Culture of Communication by Dr. Gustavo Grodnitzky

Communication is the process of conveying information and meaning.  Many leaders take communication for granted or believe it is the “other persons” job to make sure they understood the message.  Successful leaders build a culture where the process of communication is paramount.  They insure that within their organizational culture everyone understands there are four critical components to successful communication.

 I.                    Planning:

 Successful communication occurs only when all parties understand the message (information) from the same perspective (meaning). For most of us, at least 75% of our workday is consumed by communication. Successful communication is a multi-step process.

What do I need to do in order to “Plan the Message?”


Ask yourself the following questions:

1. What is the goal of the message?

Set the objective and determine what you need to say to meet it.


2. Who should receive the message?

Include everyone who needs to receive your message.


3. How will I send the message?

With receivers in mind, plan best way to convey message. Remember, use oral channels for sending difficult/unusual messages, less rich written channels for transmitting simple and/or routine messages to several people.


4. When will I transmit the message?

Timing is important. Don’t plan a 15 minute meeting 5 minutes before quitting time.


5. Where will the message be transmitted?

Decide on the best setting (your office, receiver’s office, etc.); minimize distractions


II.                 Sending

When communicating through an oral channel (face-to-face, meeting, presentation, telephone, video conference, etc.) it is particularly important to “Plan the Message.” It is helpful to think of oral communication as a process, not an event. The following are steps to consider when sending a message orally:

1. Establish a connection: Put the receiver at ease.  Ensure everyone that needs to be in attendance is indeed in attendance.


2. State your objective: In business, common objectives are to influence, inform, assign a task, and/or create change.


3. Transmit your message: If the objective is to assign a task, be sure to establish as deadline for completion of the task.


4. Check the receiver’s understanding: It is not enough to ask: “Any questions?”

Ask what has been understood. Say something like: “Would you tell me what you have heard, so that I can be sure that I explained myself clearly?”


5. Close the loop: If the objective is an assigned task, always be sure to secure commitment of the completion date and check back to make sure the task is completed.


III.               Listening

Listening is the process that begins with giving the speaker your undivided attention. Poor listening occurs, in part, because we speak at an average rate of 120 words per minute, while we are able to listen at a rate of over 500 words per minute. Our ability to understand more than four times faster than the speaker can talk often leads to our minds wandering.


What can you do to listen more effectively?


1. Pay Attention/Stay Tuned In: Focus on what is being said. If your mind wanders, gently bring it back.


2. Avoid Distractions: Do not multi-task. Keep your eye on the speaker. Do not fiddle with pens, papers, type on your computer, etc. For important communication, put your phone on “Do not disturb”.
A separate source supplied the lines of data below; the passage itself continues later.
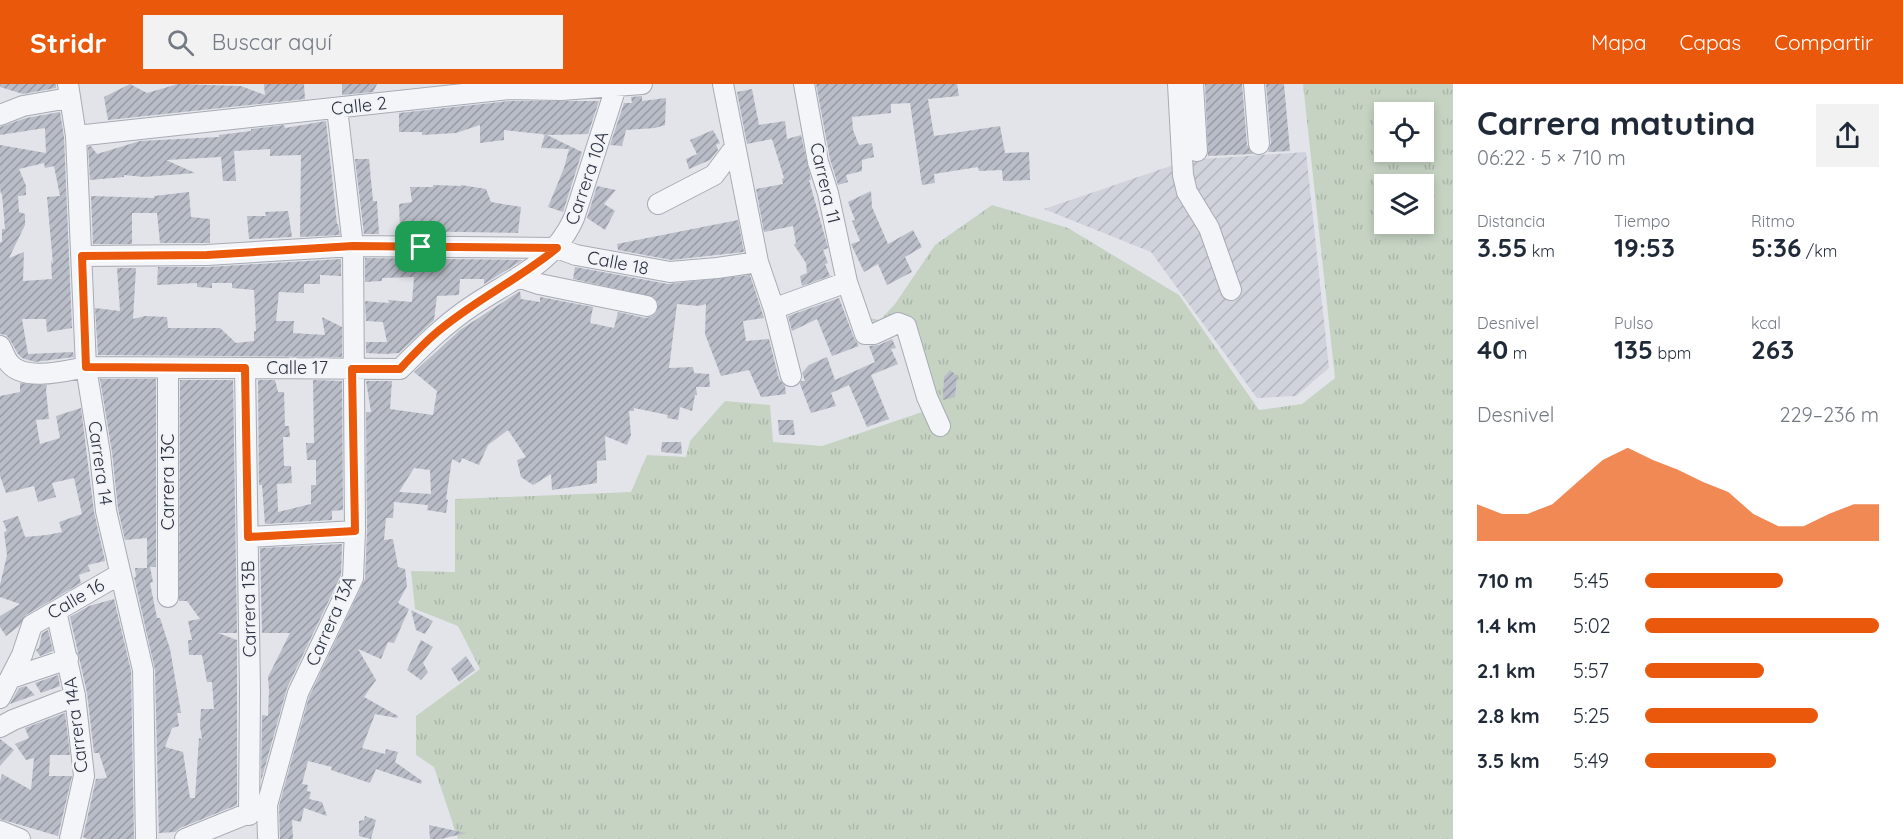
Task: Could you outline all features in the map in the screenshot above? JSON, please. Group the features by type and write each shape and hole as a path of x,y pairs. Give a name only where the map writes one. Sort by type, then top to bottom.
{"street":[{"name":"Calle 2","path":"76,136 509,87 561,90 642,84"},
{"path":"723,84 758,262 774,309 791,376"},
{"name":"Carrera 11","path":"804,84 818,162 828,193 847,282 866,334 874,334 898,323 906,326 927,397 940,426"},
{"path":"1178,84 1183,175 1187,192 1209,228 1231,290"},
{"path":"1193,84 1197,152"},
{"path":"1254,84 1259,144"},
{"name":"Carrera 10A","path":"400,369 435,333 518,277 557,248 567,236 617,85"},
{"path":"0,115 68,91"},
{"name":"Carrera 14","path":"68,91 76,136 86,367 100,454 106,511 143,670 146,839"},
{"name":"Carrera 13A","path":"267,839 267,805 298,693 353,578 355,531 352,369 353,246 337,108"},
{"path":"658,204 714,175 735,147"},
{"name":"Calle 18","path":"82,256 207,255 353,246 557,248 576,255 670,272 758,262"},
{"path":"518,277 538,284 647,306"},
{"path":"781,306 847,282"},
{"name":"Calle 17","path":"0,346 10,364 22,372 48,374 86,367 400,369"},
{"name":"Carrera 13C","path":"168,368 168,597"},
{"name":"Carrera 13B","path":"245,368 250,692 249,815"},
{"path":"248,537 355,531"},
{"name":"Calle 16","path":"11,678 32,625 120,574"},
{"name":"Carrera 14A","path":"56,611 75,696 84,776 70,839"},
{"path":"0,698 11,678 68,659"},
{"path":"0,727 75,696"},
{"path":"185,839 249,815 267,805"},
{"path":"0,831 20,839"}],"shaded area":[{"path":"1306,152 1329,368 1296,396 1257,398 1151,252 1044,209 1188,160"}],"green space":[{"path":"1303,84 1453,84 1453,839 458,839 434,767 416,755 416,716 480,669 458,626 415,609 411,571 455,572 455,499 631,492 647,455 686,457 690,441 725,401 770,405 773,442 822,446 925,411 901,331 854,315 880,320 895,304 935,245 992,205 1068,228 1179,295 1259,410 1302,404 1335,378"}],"building":[{"path":"0,84 56,84 56,88 23,94 0,87"},
{"path":"130,84 147,93 178,84 241,86 265,95 264,84 304,84 305,99 108,120 104,97"},
{"path":"342,84 377,84 373,92 342,95"},
{"path":"816,84 957,84 959,96 928,99 934,136 1000,126 1005,153 1029,152 1030,180 1003,181 1002,170 979,171 978,167 934,174 935,183 922,185 910,103 891,104 891,113 852,117 853,130 859,145 872,143 874,157 862,160 862,171 846,175 848,182 838,185 830,159"},
{"path":"1205,84 1242,84 1247,145 1253,154 1208,156"},
{"path":"1266,84 1284,84 1290,151 1268,152 1271,143"},
{"path":"752,89 759,125 785,121 787,139 801,135 811,180 809,180 828,248 823,250 830,276 802,286 800,276 807,273 806,263 794,245 796,243 793,226 764,232 756,189 783,184 782,179 784,178 772,139 747,144 737,92"},
{"path":"642,96 642,101 666,98 665,125 626,130 622,146 610,145 624,103 632,103 631,97"},
{"path":"510,101 599,101 588,134 550,135 504,130 504,140 480,143 480,125 456,133 422,135 422,132 399,132 399,113"},
{"path":"60,112 64,137 72,328 47,332 46,319 22,319 28,354 73,352 74,357 35,362 22,358 6,335 0,334 0,242 2,242 2,229 5,229 0,188 0,145 46,153 45,128 0,135 0,127 26,118","holes":["44,163 45,168 54,166 60,196 47,197 53,264 51,260 52,279 23,281 24,252 9,258 25,225 25,214 19,212 18,196 26,195 26,186 19,169"]},
{"path":"326,121 340,235 300,237 301,155 270,156 270,149 234,151 236,181 223,181 221,157 166,160 195,173 144,177 124,175 124,177 90,180 88,147 91,146 97,154 140,141 219,137 219,135 251,131 251,129 284,125 285,128"},
{"path":"713,130 720,143 716,145 718,150 710,160 689,169 686,159 697,154 690,140"},
{"path":"545,134 582,152 563,212 548,207 569,149 541,148"},
{"path":"355,159 369,159 373,201 377,201 379,234 364,234"},
{"path":"433,185 461,185 486,189 491,202 521,207 518,233 400,231 399,204 412,202 410,187 433,187"},
{"path":"597,186 616,190 604,204 615,211 605,230 587,218"},
{"path":"871,191 872,207 888,244 913,230 922,247 905,257 912,272 887,285 878,264 864,272 851,244 860,241 848,202"},
{"path":"189,192 191,217 210,219 210,243 160,243 157,213 132,213 132,244 93,244 91,196 154,198 154,196"},
{"path":"288,211 292,237 249,239 247,216 266,216 265,212"},
{"path":"738,220 744,252 671,260 618,250 617,244"},
{"path":"365,258 523,260 484,284 484,279 460,279 459,295 437,296 434,320 399,353 385,354 366,353 366,342 387,342 383,322 366,321 365,301 412,302 414,277 382,278 382,281 365,282"},
{"path":"341,259 341,276 320,275 320,284 304,284 304,293 279,292 276,321 294,321 293,333 325,335 322,317 342,327 342,357 98,355 95,308 120,311 117,268 136,268 133,319 145,316 167,317 168,328 220,328 236,343 254,341 254,331 256,331 254,290 232,288 232,283 212,283 212,288 197,287 197,283 157,285 158,267 208,267"},
{"path":"575,267 668,284 750,275 764,318 743,321 746,341 769,339 779,379 785,386 786,394 761,397 749,370 721,376 705,334 706,304 699,306 677,304 669,368 693,367 694,373 709,374 710,387 696,387 697,395 695,395 692,411 680,407 678,420 667,418 668,415 634,408 634,411 629,411 631,435 627,445 605,436 606,460 597,461 597,483 552,490 551,474 533,485 521,477 517,460 526,457 508,430 488,445 479,465 462,458 460,463 452,459 446,513 427,510 428,505 394,502 393,518 386,518 384,540 393,539 398,567 405,569 407,586 398,603 409,609 394,643 388,642 381,659 358,649 376,680 364,697 398,716 397,718 375,714 362,748 385,754 386,749 398,752 395,762 422,781 421,784 376,769 370,783 331,770 332,767 308,761 302,784 308,785 307,791 311,792 309,799 322,802 327,816 304,808 301,822 292,820 293,839 280,839 279,806 309,697 365,579 366,412 371,412 366,381 392,381 390,409 433,415 437,391 414,372 460,330 520,291 521,299 540,302 540,297 593,307 590,323 614,328 618,312 645,318 656,313 658,303 654,297 573,279","holes":["414,468 430,470 431,494 399,492"]},
{"path":"839,298 859,346 832,356 817,319 792,331 788,316"},
{"path":"892,339 896,348 891,349 898,364 871,375 889,419 867,427 849,385 831,393 836,406 811,413 800,384 801,381 805,381 802,373 809,365 827,357 835,380 875,362 869,346 879,345"},
{"path":"950,370 957,376 955,397 943,400 944,377"},
{"path":"100,379 156,379 156,567 150,567 153,582 150,583 157,618 160,618 170,649 181,713 177,713 179,726 172,728 165,747 183,752 190,798 195,798 199,738 202,739 201,709 214,709 212,682 207,682 202,655 189,655 188,640 192,640 188,621 200,619 187,601 179,601 180,380 233,380 237,633 218,633 237,640 237,805 175,832 159,833 159,839 155,670 134,577 136,577 135,568 147,568 147,538 125,540 118,509 112,452"},
{"path":"258,380 275,380 278,392 284,392 285,426 289,426 290,437 283,437 284,466 291,466 292,483 277,484 278,512 311,504 311,485 316,485 316,460 307,460 306,443 314,443 313,380 342,381 343,510 332,511 332,520 265,524 262,485 259,485"},
{"path":"20,383 47,385 49,419 36,420 40,444 60,438 56,416 81,408 94,512 105,561 88,565 90,571 79,575 81,583 26,615 19,626 6,636 0,627 0,616 20,604 0,597 0,585 7,555 4,532 7,531 3,521 18,516 25,537 62,532 59,522 82,514 74,478 52,483 56,497 38,502 34,486 6,493 0,476 0,396 20,392"},
{"path":"778,420 793,420 795,435 779,435"},
{"path":"662,442 681,442 682,454 661,452"},
{"path":"342,544 341,575 287,688 261,781 262,715 268,716 268,677 290,633 262,633 260,548"},
{"path":"114,599 131,671 134,839 87,839 83,837 96,779 107,778 99,753 94,753 87,693 70,617 89,606"},
{"path":"411,610 433,621 425,634 416,630"},
{"path":"48,630 53,651 40,656 36,650 39,648 42,633"},
{"path":"421,640 433,647 423,663 428,672 421,680 407,670"},
{"path":"466,656 475,670 459,682 451,669"},
{"path":"58,675 60,686 41,693 35,683"},
{"path":"26,686 35,695 10,704 19,688"},
{"path":"65,713 70,755 50,755 49,776 72,776 58,836 0,819 2,774 31,790 34,758 26,760 15,744 29,738 25,728"},
{"path":"0,739 14,750 0,766"},
{"path":"365,816 376,820 371,839 359,836 359,821 364,820"},
{"path":"429,825 466,833 441,839 430,839"}],"route":[{"path":"353,246 421,247 557,248 534,267 472,306 435,333 400,369 352,369 355,531 248,537 245,368 86,367 82,256 207,255 353,246"}]}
3. Do Not Interrupt: Listen to the entire message without interrupting. Many listening mistakes are made when people hear the first part of a sentence and finish it in their own minds without listening to the second part.


4. Watch nonverbal cues: Understand both the emotion and the content of the message. People sometimes say one thing and mean another. Make sure the message from their body language is the same as the verbal message.


5. Reflection: As a rule, we all need to do more reflecting! Begin by repeating back what you heard the speaker say. Start with: “It sounds like you...” or “So what you’re saying is...” When you paraphrase correctly, you convey that you have listened and understand the speaker. When you paraphrase incorrectly, it gives the speaker an opportunity to clarify, and for you to further your understanding.


IV.               Feedback

Successful leaders build a culture that create a habit of pursuing feedback relentlessly. Getting feedback is a process through which we can learn about our ability to communicate by verifying messages and determining if the objectives of communication are being met. Be mindful that feedback is a gift - it is nothing more than the information regarding your interaction with the world around you.


What can I do to get feedback?


1. Be open to feedback: Welcome peoples’ feedback/questions. If people sense that you get impatient or upset with feedback/questions, they will not offer feedback nor ask questions.


2. Be aware of nonverbal communication: Make sure your nonverbal communication encourages feedback. If you articulate, “I encourage your feedback/questions,” but then look at those asking questions as if they are stupid, people will not ask questions.


3. Ask questions: Ask for additional specific feedback. Asking direct questions dealing with the specific information will let others know that you are open and interested in receiving additional feedback.


4. Paraphrase: This is still the most accurate indicator of understanding. It bears repeating that, as a rule, we all need to do more paraphrasing! Begin by repeating back what you heard the speaker say. Start with: “It sounds like you...” or “So what you’re saying is...” When you paraphrase correctly, you convey that you have listened and understand the speaker. When you paraphrase incorrectly, it gives the speaker an opportunity to clarify.